Last week I participated in a “National Bloggers Panel” at the National Workers’ Compensation and Disability Conference in Las Vegas. While the discussion was spirited and covered a number of issues, there was a moment of clarity provided for me by my friend, competitor and semi-professional SpongeBob impressionist Dave Depaolo. We were talking about innovation within the workers’ compensation industry, and David mentioned the importance of communication within workers’ compensation (I am paraphrasing here, because frankly my note taking skills are poor and the entire reception filled week is a bit fuzzy). He stated, essentially, that he believes processes and products should be geared to improving communication to be truly considered innovative.

While I might expand my definition a bit beyond that, I cannot argue with his logic.

Anybody can claim to have an innovative new product, process or procedure that will improve workers’ comp, lower costs, cure cancer, save the world or let us use the web to quickly and conveniently buy health insurance, but the truth is that many of these claims are not accurate or relevant. Some of these new “innovative” items simply serve to lengthen process, increase complexity and fail to produce the outcomes originally intended. The harsh reality is that the only innovations some of these new products produce are new and efficient ways to enrich their creators.

There must be a value equation associated with new ideas for them to be considered truly innovative. We need to be able to look at a concept and see its impact on the final result – the end game, rather than at some mid-point along the way.
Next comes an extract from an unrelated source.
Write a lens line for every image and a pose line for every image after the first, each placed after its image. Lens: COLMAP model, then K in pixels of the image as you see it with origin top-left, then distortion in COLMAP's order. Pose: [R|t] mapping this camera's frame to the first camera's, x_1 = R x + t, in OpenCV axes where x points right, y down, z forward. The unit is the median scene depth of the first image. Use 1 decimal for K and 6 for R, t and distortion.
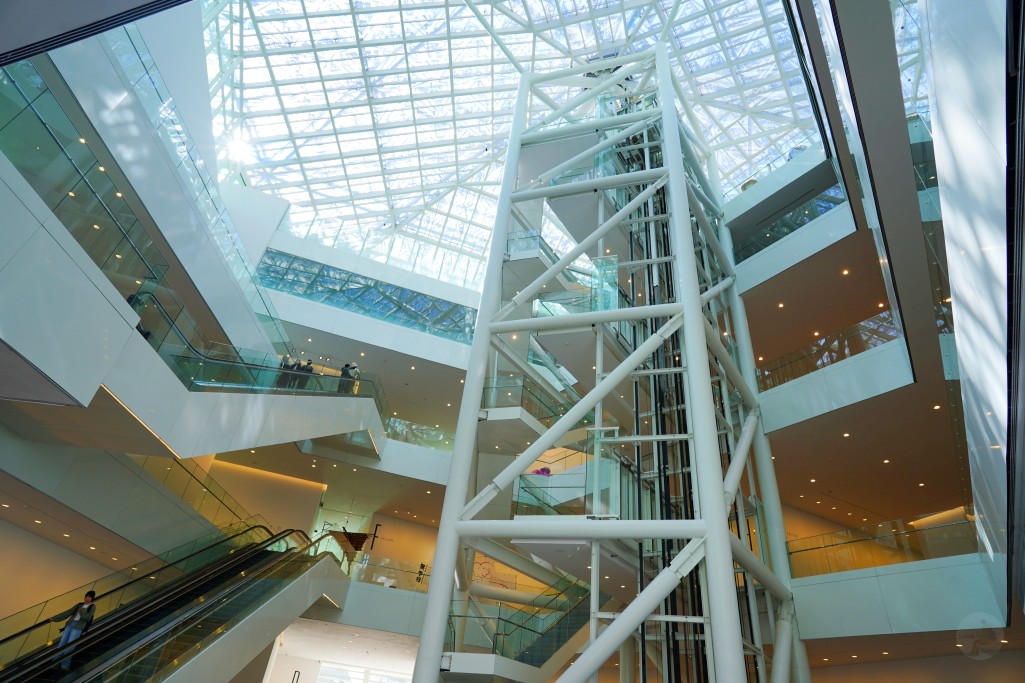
lens RADIAL K [[568.3, 0, 510.6], [0, 568.3, 341.1], [0, 0, 1]] dist [-0.043412, 0.028563]
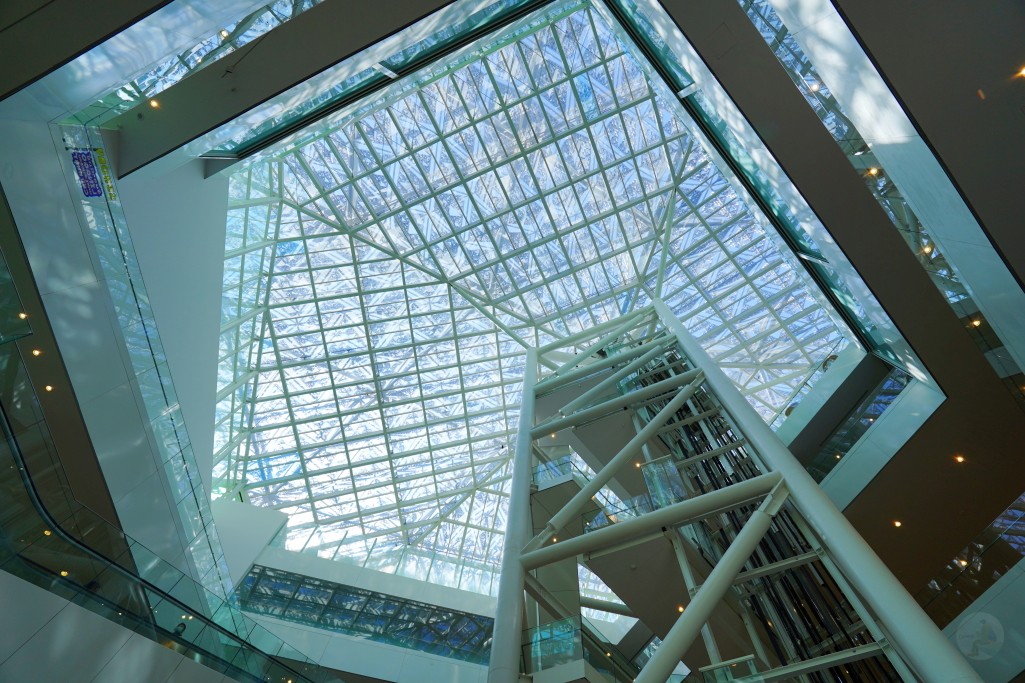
lens RADIAL K [[562.5, 0, 509.8], [0, 562.5, 345.6], [0, 0, 1]] dist [-0.038854, 0.026174]
pose [[0.992185, -0.124740, -0.002937, -0.008662], [0.097990, 0.793560, -0.600550, 0.124634], [0.077243, 0.595569, 0.799582, 0.188383]]
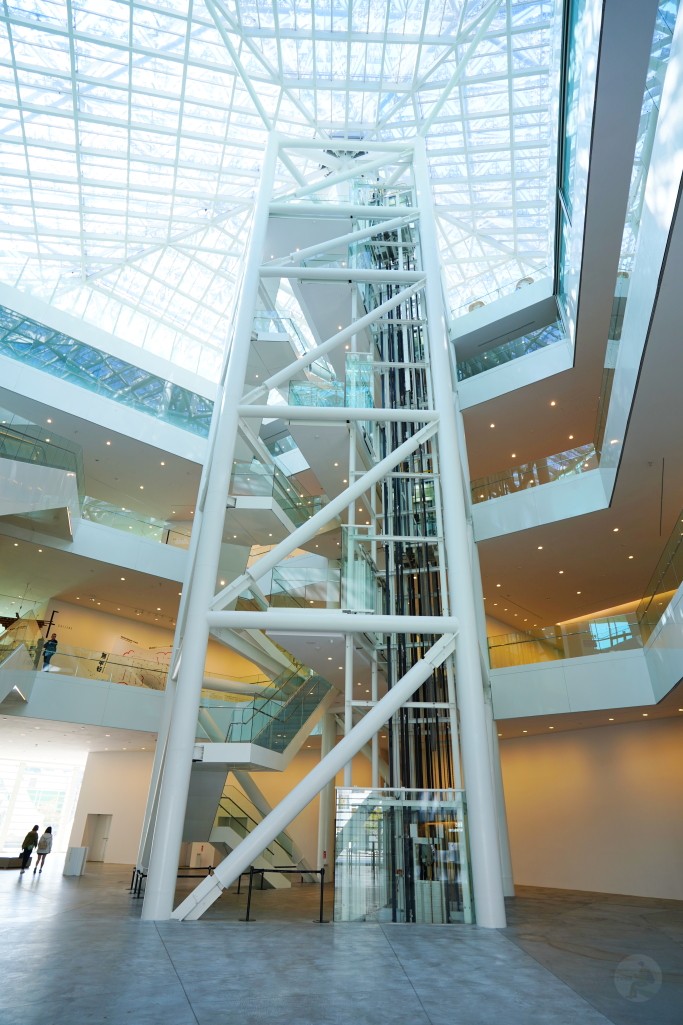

Producing a process that saves money without altering the outcome is good, but not always worthy of an innovative designation; while something that improves outcomes without increasing costs likely would be. The point here is that the true value of innovation lies in the outcome, not the process.

And we cannot get to an improved outcome without dramatically improved communication.

I have spent a fair amount of time this past year both in my blog and in presentations around the country discussing how our communication failures can inhibit positive outcomes in workers’ compensation cases. To that end, I agree with Depaolo that innovation is inextricably linked to facilitating better information to critical parties in the process. And communication can exist in many forms.

Medical video calls providing greater access to remote locations, improved orientation letters to the newly injured, and “cloud based” forms auto-population ensuring timeliness and accuracy are all innovative ways of improving communication that can lead to improved outcomes (ok, we created the last one. It’s a cheap plug, so sue me). Simply stated, most truly revolutionary products are those that facilitate the improved distribution of information – i.e., communication.

Innovation must carry a commensurate value equation to justify that designation. Simply calling something “innovative” does not make it so. Depaolo was right. Communication, in any of multiple forms, is the key parameter we must apply in order to determine true value for the claim of innovation.